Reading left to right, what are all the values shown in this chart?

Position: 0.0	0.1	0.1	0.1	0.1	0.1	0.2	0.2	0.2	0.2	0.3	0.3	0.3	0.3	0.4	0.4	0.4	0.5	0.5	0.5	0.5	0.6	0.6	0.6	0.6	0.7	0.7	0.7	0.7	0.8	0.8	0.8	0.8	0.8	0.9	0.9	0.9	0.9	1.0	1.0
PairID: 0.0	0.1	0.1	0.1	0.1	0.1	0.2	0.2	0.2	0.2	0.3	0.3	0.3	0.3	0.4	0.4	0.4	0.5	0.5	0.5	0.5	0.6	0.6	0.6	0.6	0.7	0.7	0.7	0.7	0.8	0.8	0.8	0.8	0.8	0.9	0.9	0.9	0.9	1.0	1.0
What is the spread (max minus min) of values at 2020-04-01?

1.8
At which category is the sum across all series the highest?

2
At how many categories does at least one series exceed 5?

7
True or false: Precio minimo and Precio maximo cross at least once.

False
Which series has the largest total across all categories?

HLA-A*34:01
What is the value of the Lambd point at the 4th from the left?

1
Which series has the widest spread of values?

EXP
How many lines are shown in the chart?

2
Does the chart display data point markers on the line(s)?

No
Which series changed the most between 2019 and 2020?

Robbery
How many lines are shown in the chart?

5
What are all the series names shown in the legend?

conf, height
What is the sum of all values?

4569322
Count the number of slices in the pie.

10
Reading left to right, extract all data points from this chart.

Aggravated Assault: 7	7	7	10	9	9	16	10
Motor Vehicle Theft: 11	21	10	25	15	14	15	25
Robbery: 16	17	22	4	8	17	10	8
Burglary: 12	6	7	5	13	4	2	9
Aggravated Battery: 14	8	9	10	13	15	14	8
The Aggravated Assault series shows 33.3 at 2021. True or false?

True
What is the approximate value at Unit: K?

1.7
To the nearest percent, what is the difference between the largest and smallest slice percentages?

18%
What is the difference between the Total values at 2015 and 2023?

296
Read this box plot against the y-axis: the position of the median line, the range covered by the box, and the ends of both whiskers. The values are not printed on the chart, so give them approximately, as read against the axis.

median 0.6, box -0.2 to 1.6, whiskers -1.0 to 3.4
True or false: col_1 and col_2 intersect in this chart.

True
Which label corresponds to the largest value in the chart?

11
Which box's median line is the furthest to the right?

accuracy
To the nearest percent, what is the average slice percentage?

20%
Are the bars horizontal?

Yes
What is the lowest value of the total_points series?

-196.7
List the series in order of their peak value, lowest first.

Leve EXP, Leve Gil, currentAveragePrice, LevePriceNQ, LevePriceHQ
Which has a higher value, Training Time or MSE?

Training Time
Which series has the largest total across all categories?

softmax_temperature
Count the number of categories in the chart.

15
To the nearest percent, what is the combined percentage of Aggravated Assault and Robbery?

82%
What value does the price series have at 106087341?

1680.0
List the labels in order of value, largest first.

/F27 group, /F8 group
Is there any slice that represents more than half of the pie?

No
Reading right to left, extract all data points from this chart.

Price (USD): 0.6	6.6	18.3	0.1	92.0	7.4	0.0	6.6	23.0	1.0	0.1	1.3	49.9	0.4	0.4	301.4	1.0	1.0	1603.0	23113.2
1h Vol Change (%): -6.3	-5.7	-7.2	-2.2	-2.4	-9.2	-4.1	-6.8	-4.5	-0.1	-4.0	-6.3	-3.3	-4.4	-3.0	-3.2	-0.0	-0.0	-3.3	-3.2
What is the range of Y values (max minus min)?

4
======
**REQUIRED ACTION**
Please find each line in the entries above that contains the word "Time", and copy those lines out in full.

**RESULT**
Which has a higher value, Training Time or MSE?
Training Time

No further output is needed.